Professor Keen claims that such action can be taken unilaterally, but whether it should be taken independent of climate action is another question entirely.

If the courage displayed in David Cunliffe’s last three policy-positioning speeches, and in David Parker’s last one, is emulated by Labour’s leadership, the party would dominate the election landscape between now and November 2014. The party’s fresh new leader, David Shearer MBE, following his humanitarian career for which his received the Most Excellent Order of the British Empire for his work in Mogadishu, is brilliantly equipped to describe to New Zealanders just how beastly life has already become for the billions most exposed to a warming climate. Worldwide, the willingness of nations to make good on aid commitments has been impacted by the depression. In Aotearoa, successive governments, deplorably including Labour, have dragged their heels in funding aid to other countries, and as a rich island nation, Aotearoa has a particular duty to the World’s small island nations, some of which face wholesale, sea-level rise forced, relocation—these are exactly the places where Aotearoa should be investing in solar energy.

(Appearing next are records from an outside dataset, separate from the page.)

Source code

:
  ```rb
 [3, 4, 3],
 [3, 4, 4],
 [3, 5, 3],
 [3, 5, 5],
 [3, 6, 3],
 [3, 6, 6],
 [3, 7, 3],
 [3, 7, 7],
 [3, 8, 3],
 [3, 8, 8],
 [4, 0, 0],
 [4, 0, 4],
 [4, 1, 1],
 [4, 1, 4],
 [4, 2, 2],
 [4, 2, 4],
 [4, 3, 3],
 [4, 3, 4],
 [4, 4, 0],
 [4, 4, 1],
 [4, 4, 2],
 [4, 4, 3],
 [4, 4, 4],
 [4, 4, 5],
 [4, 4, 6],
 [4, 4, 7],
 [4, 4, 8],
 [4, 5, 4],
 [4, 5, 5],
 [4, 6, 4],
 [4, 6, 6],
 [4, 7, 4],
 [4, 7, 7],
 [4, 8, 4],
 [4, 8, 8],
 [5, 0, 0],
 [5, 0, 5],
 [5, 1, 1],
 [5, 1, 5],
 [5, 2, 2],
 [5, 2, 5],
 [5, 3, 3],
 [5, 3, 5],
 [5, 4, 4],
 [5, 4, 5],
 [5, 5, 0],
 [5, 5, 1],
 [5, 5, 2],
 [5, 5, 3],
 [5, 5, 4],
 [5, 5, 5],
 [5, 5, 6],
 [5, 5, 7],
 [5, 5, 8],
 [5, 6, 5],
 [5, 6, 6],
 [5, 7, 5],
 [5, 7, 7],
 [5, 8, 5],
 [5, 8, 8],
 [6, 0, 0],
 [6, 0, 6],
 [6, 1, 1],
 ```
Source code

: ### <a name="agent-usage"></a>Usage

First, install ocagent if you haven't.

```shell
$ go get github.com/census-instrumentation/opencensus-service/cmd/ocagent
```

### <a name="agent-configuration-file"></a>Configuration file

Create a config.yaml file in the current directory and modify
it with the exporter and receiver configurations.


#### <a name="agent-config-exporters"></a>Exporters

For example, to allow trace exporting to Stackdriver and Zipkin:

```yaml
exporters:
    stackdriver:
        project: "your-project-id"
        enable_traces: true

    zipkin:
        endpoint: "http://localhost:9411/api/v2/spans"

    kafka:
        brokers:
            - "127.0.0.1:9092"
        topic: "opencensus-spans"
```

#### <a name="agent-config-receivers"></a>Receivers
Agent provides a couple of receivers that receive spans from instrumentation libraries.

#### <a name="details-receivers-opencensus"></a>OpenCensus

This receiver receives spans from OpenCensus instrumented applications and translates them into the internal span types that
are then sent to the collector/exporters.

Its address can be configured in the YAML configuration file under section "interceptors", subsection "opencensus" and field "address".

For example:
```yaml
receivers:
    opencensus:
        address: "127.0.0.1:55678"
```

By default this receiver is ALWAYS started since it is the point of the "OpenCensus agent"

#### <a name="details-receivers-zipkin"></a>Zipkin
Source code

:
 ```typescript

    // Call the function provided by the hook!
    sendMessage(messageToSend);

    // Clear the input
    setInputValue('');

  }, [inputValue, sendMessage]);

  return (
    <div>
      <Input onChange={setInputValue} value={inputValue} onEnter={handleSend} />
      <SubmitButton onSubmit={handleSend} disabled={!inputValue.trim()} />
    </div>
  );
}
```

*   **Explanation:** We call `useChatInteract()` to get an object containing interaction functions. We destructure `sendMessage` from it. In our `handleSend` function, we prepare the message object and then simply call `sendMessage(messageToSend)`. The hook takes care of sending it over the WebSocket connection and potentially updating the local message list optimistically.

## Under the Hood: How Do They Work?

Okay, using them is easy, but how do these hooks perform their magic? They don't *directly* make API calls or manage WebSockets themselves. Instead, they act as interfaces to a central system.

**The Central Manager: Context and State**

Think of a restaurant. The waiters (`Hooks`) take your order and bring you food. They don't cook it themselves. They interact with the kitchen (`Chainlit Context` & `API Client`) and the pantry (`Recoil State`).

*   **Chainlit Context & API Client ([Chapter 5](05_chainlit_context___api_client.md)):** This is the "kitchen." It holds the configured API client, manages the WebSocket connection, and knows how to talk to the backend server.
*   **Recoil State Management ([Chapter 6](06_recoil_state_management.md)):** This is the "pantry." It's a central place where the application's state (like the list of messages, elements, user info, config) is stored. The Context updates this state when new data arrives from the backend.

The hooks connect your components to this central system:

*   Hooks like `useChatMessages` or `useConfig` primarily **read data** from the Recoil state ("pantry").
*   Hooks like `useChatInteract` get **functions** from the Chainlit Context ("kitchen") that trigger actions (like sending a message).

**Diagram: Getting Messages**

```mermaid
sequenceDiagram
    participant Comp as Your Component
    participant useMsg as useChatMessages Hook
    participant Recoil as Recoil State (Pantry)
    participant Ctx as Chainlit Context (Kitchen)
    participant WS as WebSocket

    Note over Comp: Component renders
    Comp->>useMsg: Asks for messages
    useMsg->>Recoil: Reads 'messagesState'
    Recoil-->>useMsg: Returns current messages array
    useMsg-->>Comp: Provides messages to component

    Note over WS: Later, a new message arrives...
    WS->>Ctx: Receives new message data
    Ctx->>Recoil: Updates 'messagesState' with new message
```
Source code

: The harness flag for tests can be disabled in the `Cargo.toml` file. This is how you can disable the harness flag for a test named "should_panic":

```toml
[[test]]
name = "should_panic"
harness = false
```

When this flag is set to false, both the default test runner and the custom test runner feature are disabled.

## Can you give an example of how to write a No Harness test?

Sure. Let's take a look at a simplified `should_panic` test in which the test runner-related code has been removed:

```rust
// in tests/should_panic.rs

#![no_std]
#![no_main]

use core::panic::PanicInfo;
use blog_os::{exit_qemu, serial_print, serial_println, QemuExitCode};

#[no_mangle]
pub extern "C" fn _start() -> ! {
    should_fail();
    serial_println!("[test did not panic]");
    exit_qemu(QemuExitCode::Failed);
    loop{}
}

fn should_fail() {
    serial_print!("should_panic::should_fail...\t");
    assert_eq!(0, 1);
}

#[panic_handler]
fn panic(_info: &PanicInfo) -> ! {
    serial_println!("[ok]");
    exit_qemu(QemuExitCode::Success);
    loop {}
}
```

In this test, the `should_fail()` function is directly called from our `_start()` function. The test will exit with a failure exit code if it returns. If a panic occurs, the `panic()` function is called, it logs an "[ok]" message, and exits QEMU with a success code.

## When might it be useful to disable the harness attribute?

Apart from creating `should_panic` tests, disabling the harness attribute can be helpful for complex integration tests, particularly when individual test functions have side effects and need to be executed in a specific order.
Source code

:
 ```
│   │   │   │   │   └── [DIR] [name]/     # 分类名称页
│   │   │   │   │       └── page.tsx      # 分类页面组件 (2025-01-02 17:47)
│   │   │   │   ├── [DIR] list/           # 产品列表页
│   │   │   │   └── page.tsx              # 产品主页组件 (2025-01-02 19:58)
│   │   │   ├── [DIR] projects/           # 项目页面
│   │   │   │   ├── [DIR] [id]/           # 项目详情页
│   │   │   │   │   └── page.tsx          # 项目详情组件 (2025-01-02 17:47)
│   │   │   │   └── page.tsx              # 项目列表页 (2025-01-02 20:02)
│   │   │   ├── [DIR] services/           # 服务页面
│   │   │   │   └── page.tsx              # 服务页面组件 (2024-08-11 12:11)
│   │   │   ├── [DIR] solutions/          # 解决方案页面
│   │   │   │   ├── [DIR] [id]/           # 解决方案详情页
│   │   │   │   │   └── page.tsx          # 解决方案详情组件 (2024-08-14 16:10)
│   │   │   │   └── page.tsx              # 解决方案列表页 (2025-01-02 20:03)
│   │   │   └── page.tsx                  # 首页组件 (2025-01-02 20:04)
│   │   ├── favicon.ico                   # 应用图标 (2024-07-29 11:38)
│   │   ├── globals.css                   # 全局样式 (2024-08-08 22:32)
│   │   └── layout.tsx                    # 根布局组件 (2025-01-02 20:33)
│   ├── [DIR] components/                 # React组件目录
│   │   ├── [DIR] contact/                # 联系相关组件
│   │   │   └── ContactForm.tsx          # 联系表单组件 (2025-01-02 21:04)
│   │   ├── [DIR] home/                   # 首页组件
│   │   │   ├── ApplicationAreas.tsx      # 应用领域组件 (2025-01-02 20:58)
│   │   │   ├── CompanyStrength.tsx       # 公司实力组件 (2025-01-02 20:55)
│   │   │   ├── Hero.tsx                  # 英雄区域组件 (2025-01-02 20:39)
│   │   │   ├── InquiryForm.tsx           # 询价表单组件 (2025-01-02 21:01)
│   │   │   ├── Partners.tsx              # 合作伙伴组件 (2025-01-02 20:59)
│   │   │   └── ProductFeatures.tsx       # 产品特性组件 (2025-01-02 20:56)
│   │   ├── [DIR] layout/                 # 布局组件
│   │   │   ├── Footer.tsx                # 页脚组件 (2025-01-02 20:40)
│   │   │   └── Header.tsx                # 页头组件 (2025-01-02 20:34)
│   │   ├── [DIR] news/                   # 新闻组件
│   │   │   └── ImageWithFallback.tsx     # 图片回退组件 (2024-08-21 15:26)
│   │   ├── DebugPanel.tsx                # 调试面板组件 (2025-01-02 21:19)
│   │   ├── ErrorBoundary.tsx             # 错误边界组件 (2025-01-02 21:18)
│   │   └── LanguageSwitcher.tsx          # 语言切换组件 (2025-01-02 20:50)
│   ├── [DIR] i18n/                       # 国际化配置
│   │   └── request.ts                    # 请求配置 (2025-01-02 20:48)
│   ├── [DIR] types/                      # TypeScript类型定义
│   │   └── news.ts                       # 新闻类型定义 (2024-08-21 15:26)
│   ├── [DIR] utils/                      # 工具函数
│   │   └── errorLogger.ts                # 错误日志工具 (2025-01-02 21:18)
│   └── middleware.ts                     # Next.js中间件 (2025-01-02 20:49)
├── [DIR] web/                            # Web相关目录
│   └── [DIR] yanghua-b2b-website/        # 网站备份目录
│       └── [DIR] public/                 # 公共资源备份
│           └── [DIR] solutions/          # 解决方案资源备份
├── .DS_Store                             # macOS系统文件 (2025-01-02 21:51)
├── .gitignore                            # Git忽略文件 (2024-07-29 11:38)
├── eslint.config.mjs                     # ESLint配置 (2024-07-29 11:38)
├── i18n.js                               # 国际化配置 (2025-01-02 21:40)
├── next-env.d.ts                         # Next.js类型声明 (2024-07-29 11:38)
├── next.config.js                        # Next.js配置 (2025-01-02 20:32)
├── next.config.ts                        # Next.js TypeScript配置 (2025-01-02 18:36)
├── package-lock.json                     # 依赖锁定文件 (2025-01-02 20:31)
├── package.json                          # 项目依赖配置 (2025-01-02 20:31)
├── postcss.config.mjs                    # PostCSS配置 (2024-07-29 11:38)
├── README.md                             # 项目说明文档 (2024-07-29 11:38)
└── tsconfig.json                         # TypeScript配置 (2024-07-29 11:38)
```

Evaluating Solar Water Heating, Figure 6.1

Craven Cowardice: In the unlikely event that the tobacco giants win their World Trade Organisation case against the origin-neutral, science-based restrictions that Australia is imposing on tobacco packaging, or that Australia is bankrupted in the process, Aotearoa has the option of declaring the substance a Class A drug. Image included for its maritime appeal, and for its likeness of Cimino’s mother, whose addiction to nicotine likely caused a brain aneurism to rupture, resulting in her death in 1962, at age 50.

There is little danger of the National Party coming up with anything half as courageous as Cunliffe and Parker have outlined, and its asset-sale-inclination guns could be spiked by Labour promising to nationalise anything sold off in the interim. Last week for example, in a cravenly disloyal desertion of the Anzac spirit, Prime Minister John Key indicated his support for plain packaging had suddenly deflated, just as Australia faces 12 tobacco-producing countries at the World Trade Organisation case, effectively alone. What is at stake is the sovereign right of governments to:

…adopt regulations that impose origin-neutral, science-based restrictions on specific tobacco products or classes in order to safeguard public health.

Instead of backing Key, Shearer should swiftly have backed the Māori Party in its rightful determination to render Aotearoa smoke-free by 2025, and gone on to warn the tobacco companies that if they persisted with their threat to mire the country in international legal action, from the moment of his election he would bring the 2025 deadline forward a decade, and for good measure nationalise any assets that remain in Aotearoa at that time, and without compensation. Besides, by the time the Australians are done with these despicably deliberate purveyors of death and disease, they will possibly have decided that the piddling Aotearoa market is not worth a tupenny Woodbine. But if Shearer choses a less flamboyant approach, he could simply announce his intention to declare tobacco a Class A drug:

Very high risk of harm and illegal.

Since Labour’s canning in the 2011 election, the polls have begun a slow recovery. Meantime the Green’s best ever result has not been sustained, with its popularity falling away as memory of a convincing campaign recedes. By attacking the Parliamentary Commissioner for the Environment’s findings on solar water heating the Greens gained one mainstream media mention—a blatant case of cherry-picking, given the party is happy to quote the commissioner on lignite. Had the party responded intelligently to Dr Wright’s report, it could easily have owned the issue—instead it is there for Labour for the taking.

The Green Party’s cynical decision to downplay global warming at last year’s election leaves the way clear for the Labour Party to own the moral issue of the 21st century: Labour—seriously green.

But that will take considerably more courage than Mr Shearer has displayed as Labour’s leader, to date.